Monday, December 14, 2009

Bless Me, Santa, For I Have Sinned

I have a confession to make: my mother-in-law sent us some Christmas gifts last week, with strict instructions not to open them until Christmas, and what did we do? We opened them.

(Confession #2: I still can't say "mother-in-law" without doing a tiny internal double-take. I mean, seriously, a mother-in-law? I'm not used to that.)

Back to the matter at hand: Christmas. I think most newlyweds, at least those with blogs, are supposed to be excited for their First Everything: Our First Thanksgiving Together, Our First Apartment, Our First Fight About the Dishes. And, sure, we've got some good firsts--Our First Kiss was pretty awesome, for instance--but neither of us are big holiday people. Our First Halloween was spent eating bags of candy corn and watching The Wire. Costumes? Parties? Please. Celebrations are for people who aren't hooked on the best show ever to have been on TV.

So it's not like anyone expected us to be Christmasy, right? We'll be traveling for the holiday itself, so we haven't bothered with a tree, and even though we have an entire box full of Christmas ornaments and decorations (thanks, Mom!), right now it just seems like too much work to put them up, especially if, come two weeks, we won't be around to enjoy them.

(Should I make another confession? It also seems weird to put up Christmas decorations when our apartment has no decorations at all. That's right: bare walls, baby. I've been in this apartment for four months now and the only thing I've hung is a calendar--a cheap calendar I got for free at a bookstore, no less. Clearly, I am a failure as a homemaker. But hey, my way means fewer ways to damage the walls of a rented apartment. Plus, fewer fights about whether to hang my batik cloth and schwa paintings or Mike's Despair.com posters. Everybody wins.)

Anyway, while it's like me to not get into the holiday spirit, it's not like me to open presents early; I was a child who never, never, went looking for Christmas presents, even though I knew perfectly well where they were hidden. I was a child who ate all the oat bits of Lucky Charms before the marshmallows. I was a child who saved Halloween candy for years. In other words, Delayed Gratification was my middle name.

But I'm married now, and so I have put away childish things in the name of marital harmony. When Mike suggested that we open the presents right away, I argued with him but eventually gave in. Or, okay, I eventually lost the 3rd round of rock-paper-scissors. (Should that be another confession? That we resolve disagreements with rock-paper-scissors instead of reasoned, intelligent discussions?)

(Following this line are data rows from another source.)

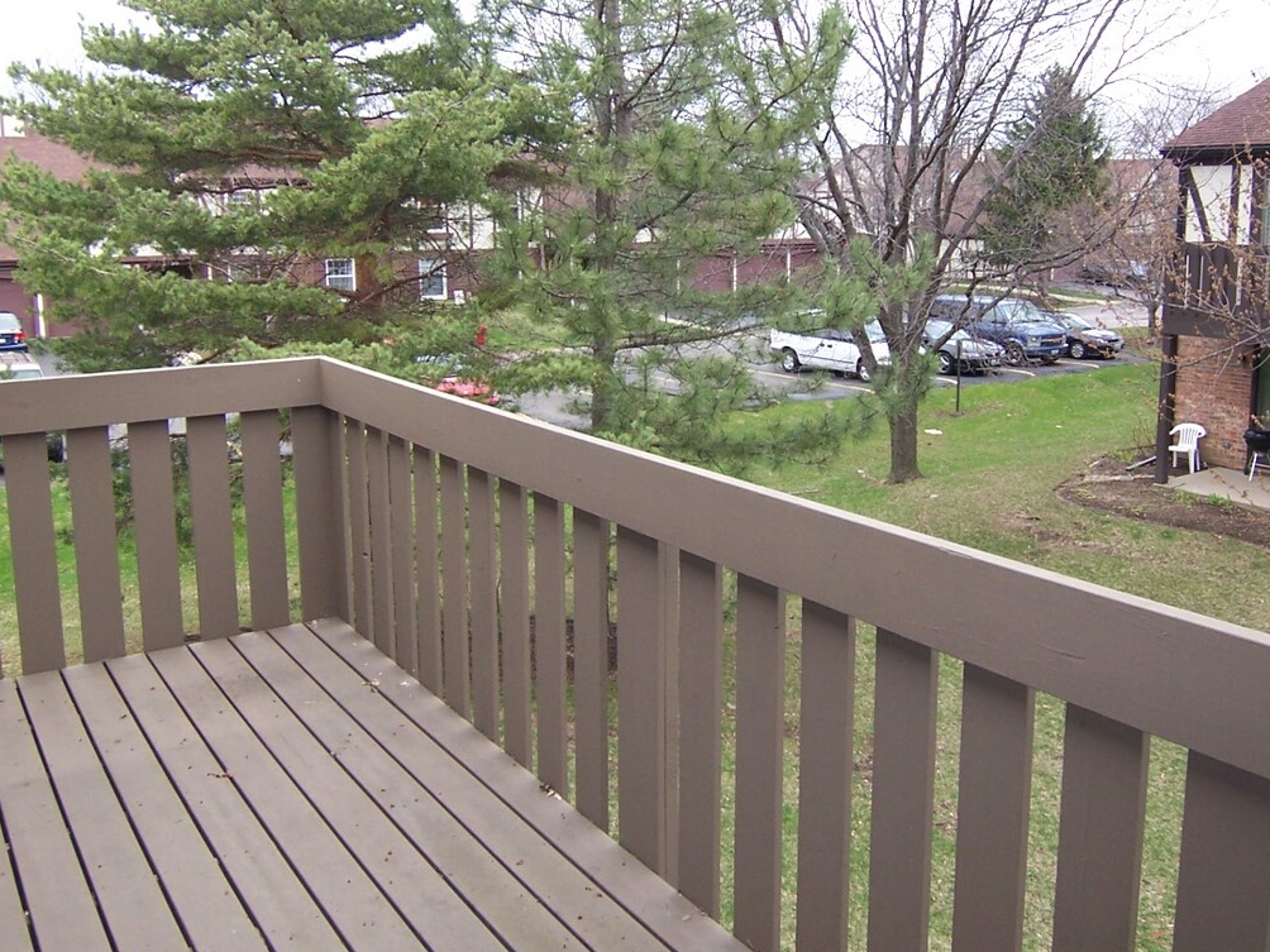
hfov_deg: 55.2
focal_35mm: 33
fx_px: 1211
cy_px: 392
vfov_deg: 42.8
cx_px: 702
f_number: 2.8
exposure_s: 1/200
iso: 64
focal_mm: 3.8
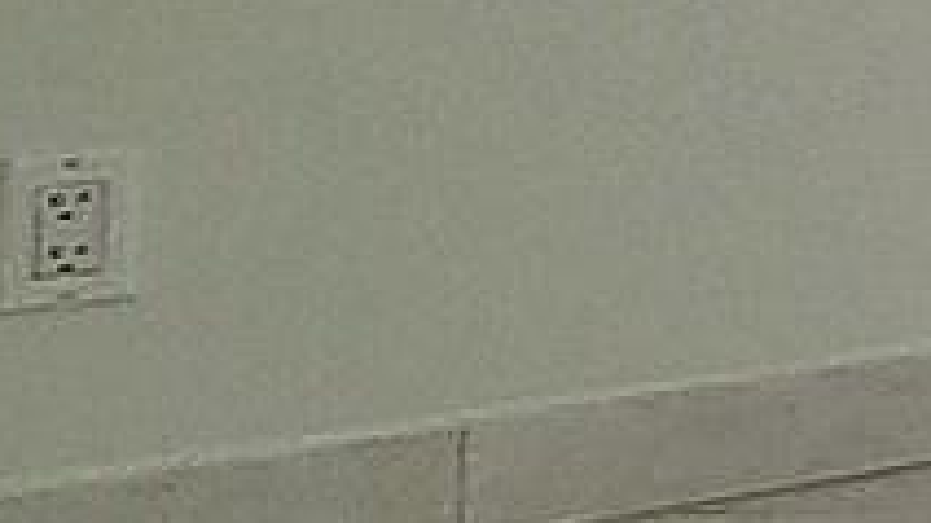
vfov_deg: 10.5
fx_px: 2640
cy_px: -486
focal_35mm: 107
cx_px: 3392
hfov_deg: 9.1
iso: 80
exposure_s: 1/120
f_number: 2.2
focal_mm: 2.2
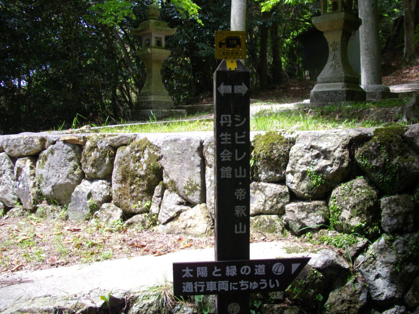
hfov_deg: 50.1
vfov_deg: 38.7
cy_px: 157
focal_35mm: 37
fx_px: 448
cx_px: 210
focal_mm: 6.2
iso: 100
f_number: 2.8
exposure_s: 1/320
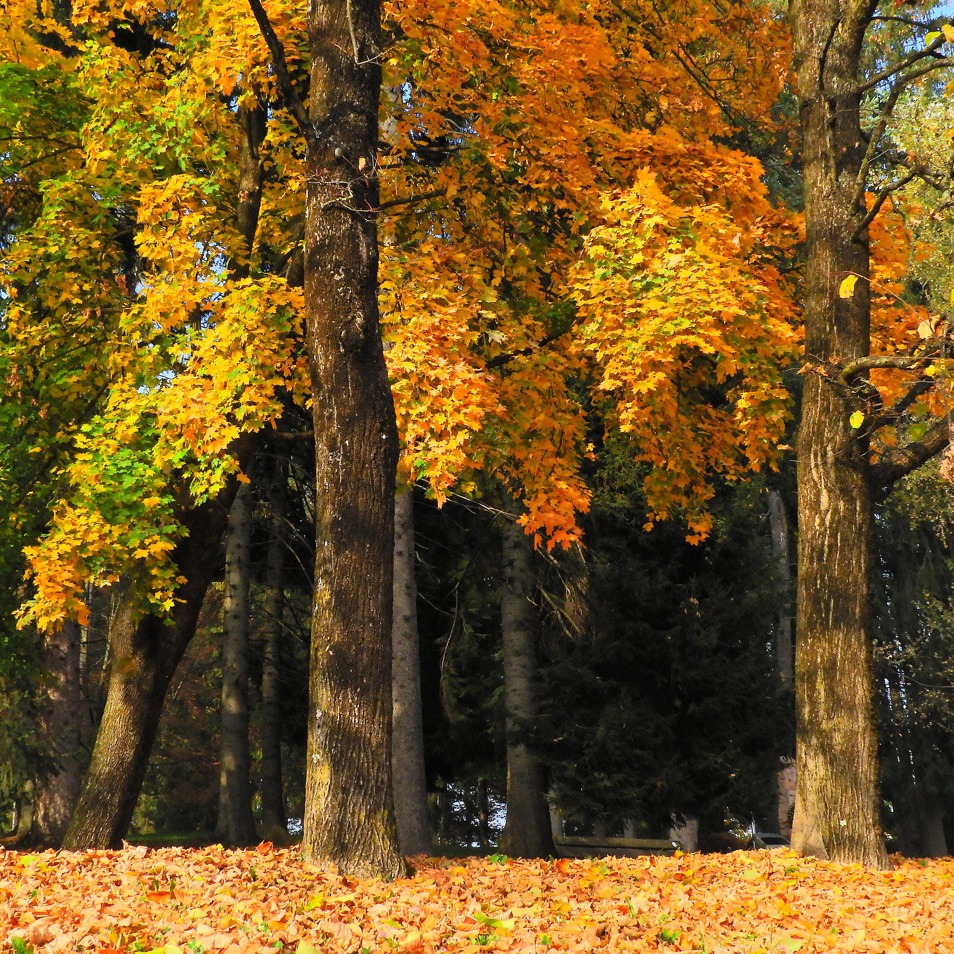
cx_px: 503
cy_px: 475
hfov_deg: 35.3
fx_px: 1497
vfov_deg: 35.4
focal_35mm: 48
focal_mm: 7.2
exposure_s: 1/320
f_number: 6
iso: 200
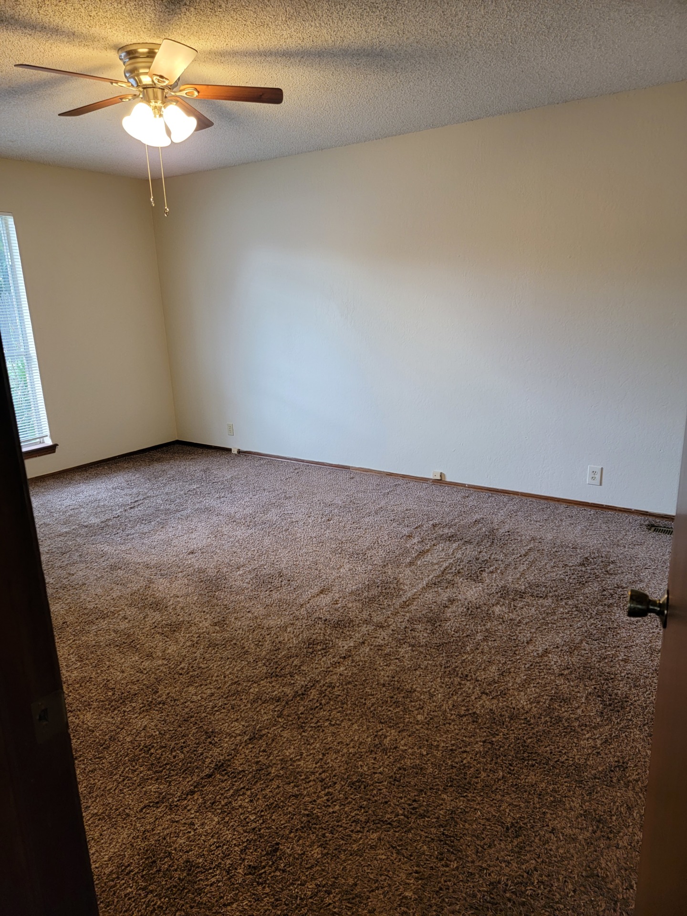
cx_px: 344
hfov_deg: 56.8
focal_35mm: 24
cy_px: 458
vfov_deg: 71.6
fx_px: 635
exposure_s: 1/59
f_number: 1.8
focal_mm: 6.7
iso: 160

In any case, maybe Mike was right: we had a great little pre-Christmas Christmas, which got us a little bit more in the holiday mood, and now we don't have to worry about traveling with too many. So I'll end with my final Christmas confession: I opened presents early and enjoyed it. How many Hail Rudolphs do I have to say for that?

6 comments:

annie (the annilygreen one) said...
This comment has been removed by the author.
annie (the annilygreen one) said...

hail petra, full of great posts! and i'm glad to hear my schwa painting is still around.

Wiglaf said...

I was a child who never, never, went looking for Christmas presents, even though I knew perfectly well where they were hidden. I was a child who ate all the oat bits of Lucky Charms before the marshmallows.

Ha ha, me too. Except they were generic-brand Marshmallow Mateys, of course.

Minnie said...

We resolve our disagreements with rock-paper-scissors too. It is foolproof!

Diane said...

Did you ever wonder where your saved Halloween candy was going or did you know your mother ate it while you were at school?

lionofzion said...

The problem with reasoned, intelligent discussion is that both of you can be right at the same time.

With rock paper scissors, there is always (eventually) a winner.